Small businesses often feel that public relations aren’t something they can afford. Public relations is synonymous with big business, expensive marketing and advertising budgets, and hundreds of employees. Who has time to develop public relations and spread it around when you have an entire business to manage, anyways?
If you do any business through word-of-mouth, you’re already doing more public relations work than you might realize. If you and your business contribute to local events and engage your community with promotions, online and print media, and advertisement of any kind, you’re on your way to mastering public relations. Today I’m going to look at the word-of-mouth side of self-promotion and how you can capitalize on your network.
Good News Gets Around Fast
If you know your business is providing a valuable new service to your community, you shouldn’t be afraid to tell customers and other local business owners. Drumming up goodwill from your visitors is a great way to spread the word that you’re open and ready for business. To spread that message around, though, you have to deliver it first. Tell anyone that might seem interested—don’t start and end with friends and family. Tell your neighbors. Tell the business across the street. Write your local newspaper or nightly news broadcast. Even tell your competitors!
You shouldn’t be afraid to lean on others to get that message across either. As a small business owner it’s easy to slide into the mindset that you’re competing against more businesses than you actually are. Reaching out to other relevant businesses and asking them to help promote you to their customers isn’t unheard of—ever seen those pinboards filled with other business cards and offers? You can also form valuable long-term partnerships with other local businesses this way.
Generosity Does Wonders For Business
If you aren’t engaging with your community and giving back through projects and services, you’re missing a valuable opportunity to leverage your business’s reputation to your benefit. The Giver’s Gain is a philosophy worth living by: if you want better business and more professional contacts, you have to give a little to get a little. Giving and helping others is an excellent way to not only build your network, but also leverage your current network and customer base for valuable gains.
Helping people will give you chances to connect with people you might have never met otherwise, or open you up to new opportunities that can help drive new business to you. Your generosity will inspire others, and the chain of giving and helping others will keep on going—and eventually it could come back to you. You will also establish a generous reputation for yourself and your business, which in turn attracts other generous people and businesses to you. Potential customers and clients will recognize your generosity and will feel more compelled to come to your business. And most importantly, you’ll feel great doing it!
Bridge The Digital Divide & Build Business With Social Media
Social networking has breathed new life into networking and connecting with others. Local businesses can go national, even international through social media interaction online. For instance, if you need some friends in the press, look no further than LinkedIn: 92% of all journalists have a personal account there. All sorts of people are on Twitter as well, not to mention Facebook.
With over 120 million users, LinkedIn is an invaluable asset for professionals seeking to build a robust contact list. Professional and special interest groups abound, and are a great way to connect and build professional relationships with people across the country or across the world. You can get valuable advice from real professionals and provide some of your own for others—advice that could turn into a business partnership or a new opportunity.

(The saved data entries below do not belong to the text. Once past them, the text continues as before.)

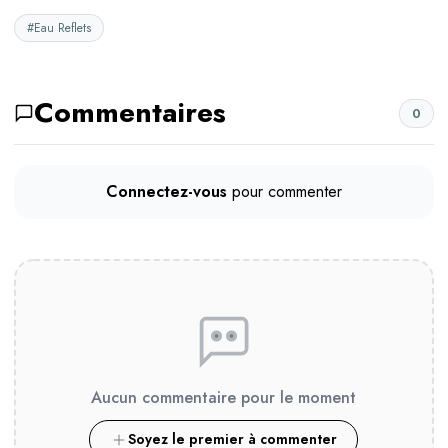
#Eau Reflets
Commentaires
0
Connectez-vous
pour commenter
Aucun commentaire pour le moment
Soyez le premier à commenter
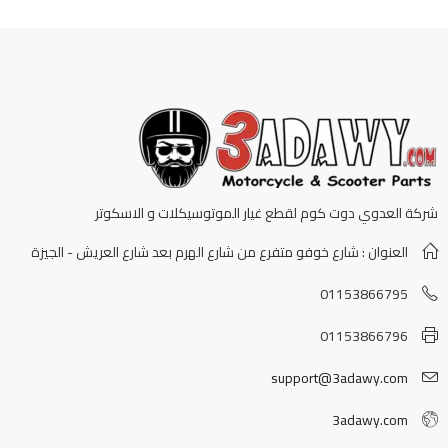
شركة العدوي دوت كوم لقطع غيار الموتوسيكلات و الاسكوتر
العنوان : شارع خوفو متفرع من شارع الهرم بعد شارع العريش - الجيزة
01153866795
01153866796
support@3adawy.com
3adawy.com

Twitter is also an incredible networking and leveraging tool for your business. I always emphasize the social media side of marketing, but Twitter is a valuable tool for networking and relationship building as well. You can participate in group discussions and reach out to new people using hashtags and by replying to interesting tweets. You can flesh out relationships with interesting people you’ve met over Twitter later, and leverage those social relationships further down the line.
Bottom Line: Good Publicity Comes Naturally To Generous People
Social media, the internet, and changing cultural values have emphasized the personal over the professional, above all other things. Professional networking has reflected this change: the game is no longer simply about swapping business cards and taking advantage of someone’s skills when you need them. Now, networking is like a first date: you have to really get to know someone personally as well as professionally in order to leverage that contact later on down the line.
Once you’ve developed these valuable relationships, you can begin to leverage your contacts. Ask for some professional advice. Request that someone set up an affiliate advertisement to your website on their blog. Form affiliations that drive valuable web traffic and interested customers to and from related businesses to increase conversions on both ends. Help others, and they’ll help you: the leveraging possibilities are endless when you build beneficial relationships for everyone involved.